What more suitable surroundings to celebrate the 90th anniversary of such a literate group as the University Women’s Club of Buenos Aires than a library (of the UCA Catholic University), the scene of the club’s main event in its anniversary year last Wednesday?
Four score and ten years is a good innings for any institution but even more for a University Women’s Club when considering that back in 1935 some of the very first generations of female students worldwide outside the state of Ohio (where Oberlin College admitted women in 1837) would still have been alive.
Those attending the celebration were greeted downstairs by Dr Jennifer Drobac, the international vice-president of the UWC, before proceeding to the first floor to hear three talks by the four panellists – all introduced by Verónica Parselis, the curator of the UCA exhibit of UWC memorabilia on display all this anniversary month of May.
Gwendolyn Díaz-Ridgeway PhD started at the beginning with the foundation of the club in 1935 by Mrs B. Beckwith, a University of Michigan graduate who brought together 35 women from 28 United States universities – 35 in ’35 like the 61 homers of Roger Maris in 1961 (apparently a coincidence). Referring to a 1956 interview with the Buenos Aires Herald, Díaz-Ridgeway pointed out that in the first generations of the Club with female participation in public, academic and professional life still minimal (only voting for the first time in 1951) the UWC meetings provided a rare and invaluable opportunity for intellectual debate.
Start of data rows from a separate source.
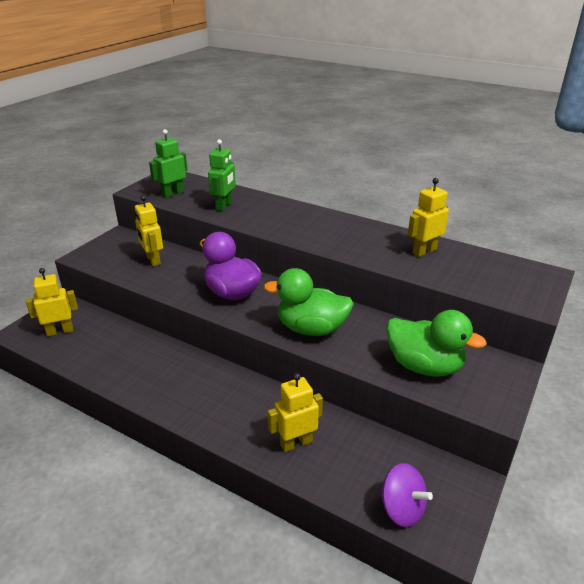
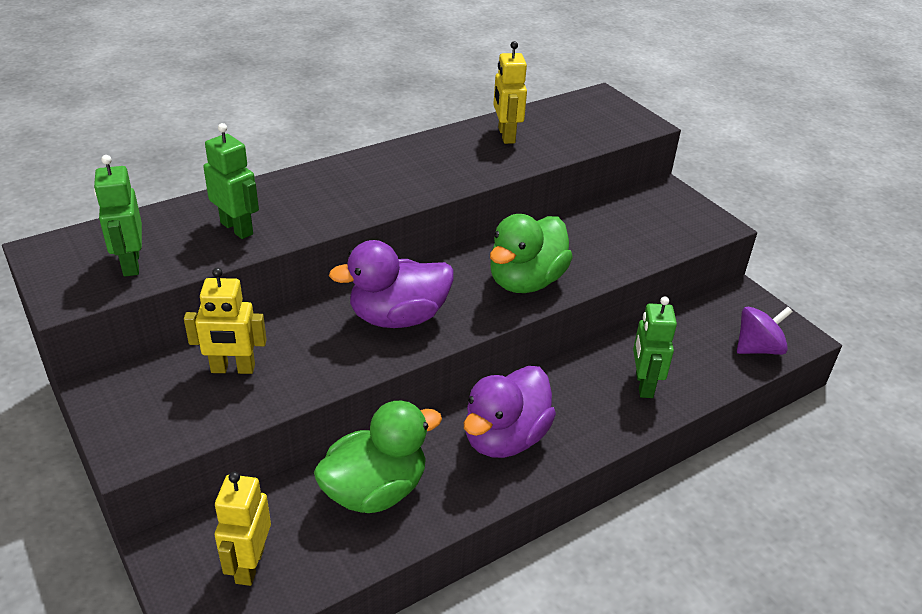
camera: 65 degrees left, 5 degrees up
(196, 388) = (505, 438): none -> purple duck
(296, 443) = (643, 385): yellow robot -> green robot
(424, 366) = (637, 235): green duck -> green duck (375, 490)

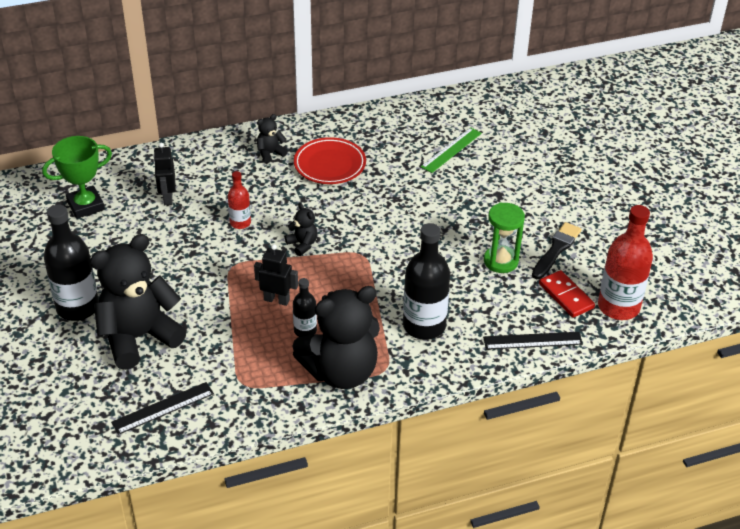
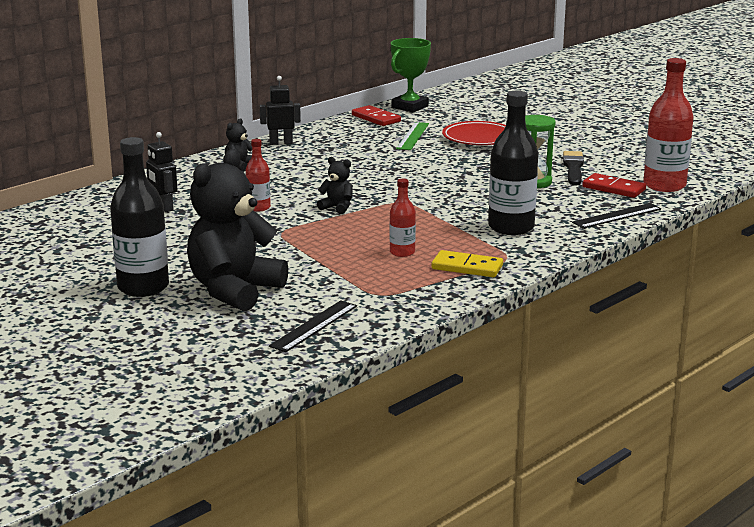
camera: 25 degrees left, 20 degrees down
(85, 206) = (77, 228): green trophy -> green trophy (410, 107)
(277, 300) = (351, 241): black robot -> black robot (281, 143)
(305, 330) = (402, 252): black bottle -> red bottle
(330, 165) = (308, 162): red plate -> red plate (479, 138)
(341, 372) = (467, 267): black teddy bear -> yellow domino
(441, 110) = (376, 118): none -> red domino

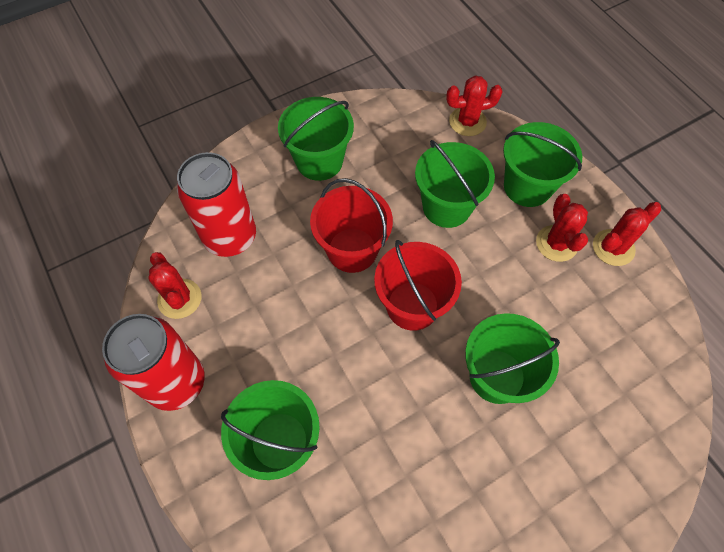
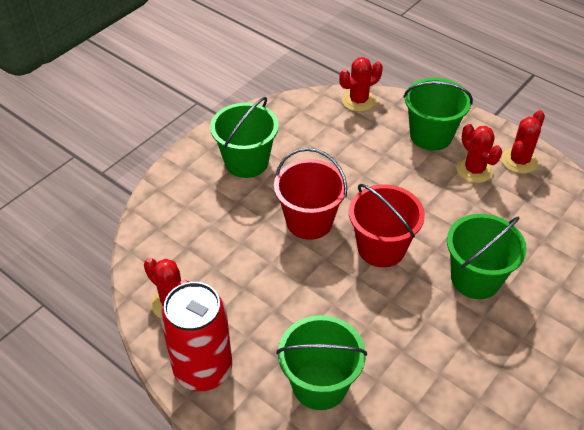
camera: 20 degrees left, 15 degrees down
(230, 237) = (195, 241): red can -> none
(446, 207) = (373, 167): green bucket -> none

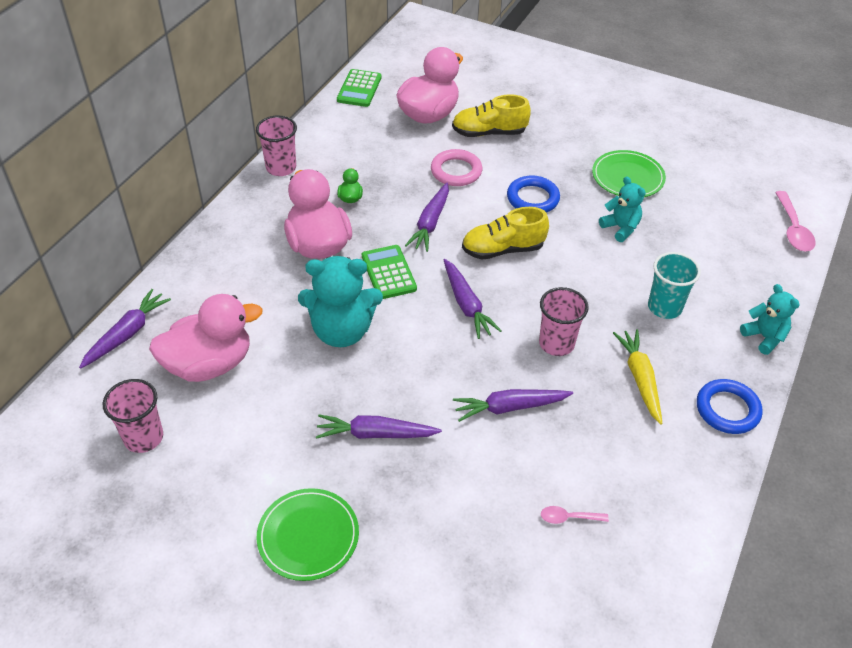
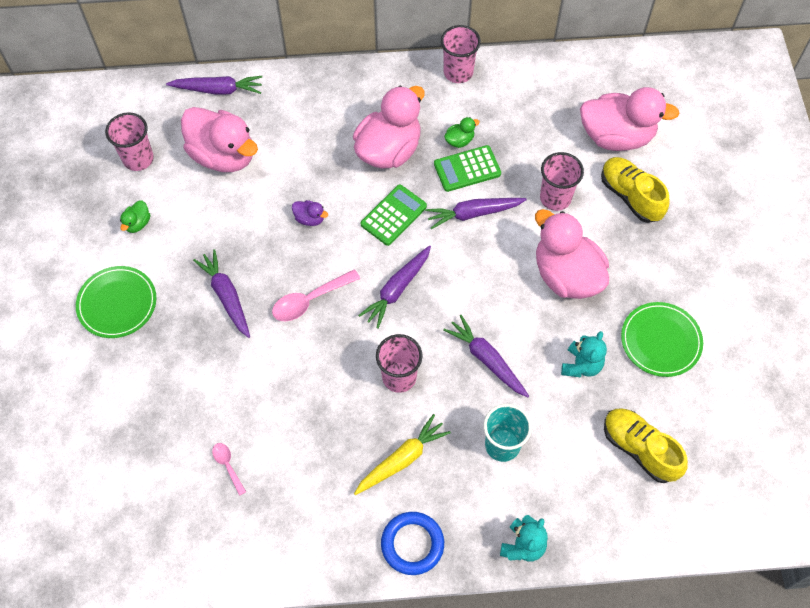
camera: 60 degrees right, 15 degrees up
(224, 473) = (138, 223): none -> green duck
(342, 331) = (310, 219): turquoise teddy bear -> purple duck
(359, 89) = (607, 65): green calculator -> green calculator (467, 169)
(456, 171) = (555, 198): pink ring -> pink cup
(503, 249) = (482, 284): yellow shoe -> yellow shoe (639, 449)
(509, 407) = (308, 374): purple carrot -> purple carrot (486, 359)
(532, 198) = (566, 275): blue ring -> pink duck
(793, 229) = (699, 522): pink spoon -> pink spoon (310, 300)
The next talk was on the legacy of the many Argentine university women who have given their names to Puerto Madero streets. Space does not permit any further description but anybody curious about the 27 women after whom Puerto Madero streets are named just have to ask María Marta Cafiero PhD and María Inés Capurro de Castelli PhD and they will tell you all about them – an idea this newspaper may well return to in the future.
The final talk was by UCA’s María Lucia Capurro, who supplied a historical context for the year and described the contributions of female authors to the Revista Bibliográfica, a literary monthly published between 1928 and 1937, including the famous poetess Alfonsina Storni with special mention of another poetess Raquel Adler, a Jewish convert to Catholicism.
Next stop for the UWC – their centenary.